I've been thinking a lot about perspective...how everyone views their own world through their own perspective. And everyone's perspective is completely different based on their experiences and views. It is hard to fully understand someone else's perspective and it is hard to sometimes relate when perspectives don't match up.
There was a tragedy in our community this weekend. It was unthinkable, unimaginable. Not one but two teenage boys in our community took their own lives. The mom of one of the boys is a teacher at my kids' school...his dad the principal at the school the boy attended. Reading his obituary today, it seemed like it could be the obituary of any of my or my friends' kids at age 15. A great kid...active in sports, active in his school, well-liked, outgoing, lots of friends, active in his church youth group, loved the Lord. But this 15-year-old boy had some sort of unimaginable pain...pain that he felt there was only one way out of. This makes me scared for my kids, for other kids I know and love. What can we do? It is heartbreaking. It is perspective-changing.

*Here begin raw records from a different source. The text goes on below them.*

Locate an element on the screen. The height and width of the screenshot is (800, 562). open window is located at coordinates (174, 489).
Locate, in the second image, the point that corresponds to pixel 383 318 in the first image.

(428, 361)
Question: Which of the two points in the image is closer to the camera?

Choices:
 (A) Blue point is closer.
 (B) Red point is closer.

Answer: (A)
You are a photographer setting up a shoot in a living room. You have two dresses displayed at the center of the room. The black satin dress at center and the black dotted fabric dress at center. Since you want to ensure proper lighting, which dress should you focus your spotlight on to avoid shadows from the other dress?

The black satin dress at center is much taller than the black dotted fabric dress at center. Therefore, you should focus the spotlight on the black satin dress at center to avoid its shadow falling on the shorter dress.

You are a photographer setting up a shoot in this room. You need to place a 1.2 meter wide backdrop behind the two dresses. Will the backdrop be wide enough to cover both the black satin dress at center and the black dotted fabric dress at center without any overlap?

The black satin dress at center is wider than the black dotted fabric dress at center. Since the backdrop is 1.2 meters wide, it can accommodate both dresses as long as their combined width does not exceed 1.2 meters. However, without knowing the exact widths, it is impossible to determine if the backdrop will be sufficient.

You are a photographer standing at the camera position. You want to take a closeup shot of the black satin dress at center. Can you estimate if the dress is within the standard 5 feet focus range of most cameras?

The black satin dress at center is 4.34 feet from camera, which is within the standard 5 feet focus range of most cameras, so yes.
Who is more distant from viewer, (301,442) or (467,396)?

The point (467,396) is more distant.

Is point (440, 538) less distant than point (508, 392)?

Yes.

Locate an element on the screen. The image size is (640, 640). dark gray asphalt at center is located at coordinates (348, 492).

We can't expect life to be easy, fair, or fun all the time. But this is heavy stuff. This is not random, this is close to home and it is scary and unbelievably sad. As moms sometimes, it often feels like these are the "hard" times, when our kids are young and growing and learning, potty-training and having sleepless nights from bad dreams. But trust me, I realize now this isn't the hard stuff. The hard stuff is dealing with life and death choices, and helping our kids see that they are loved, that they are worth it. I have no doubt that the parents of these boys taught them those things...and that's what makes this even scarier. I am not trying to be a downer...just explaining what my perspective is these days. I know these two families and the whole community would appreciate any prayers sent their way.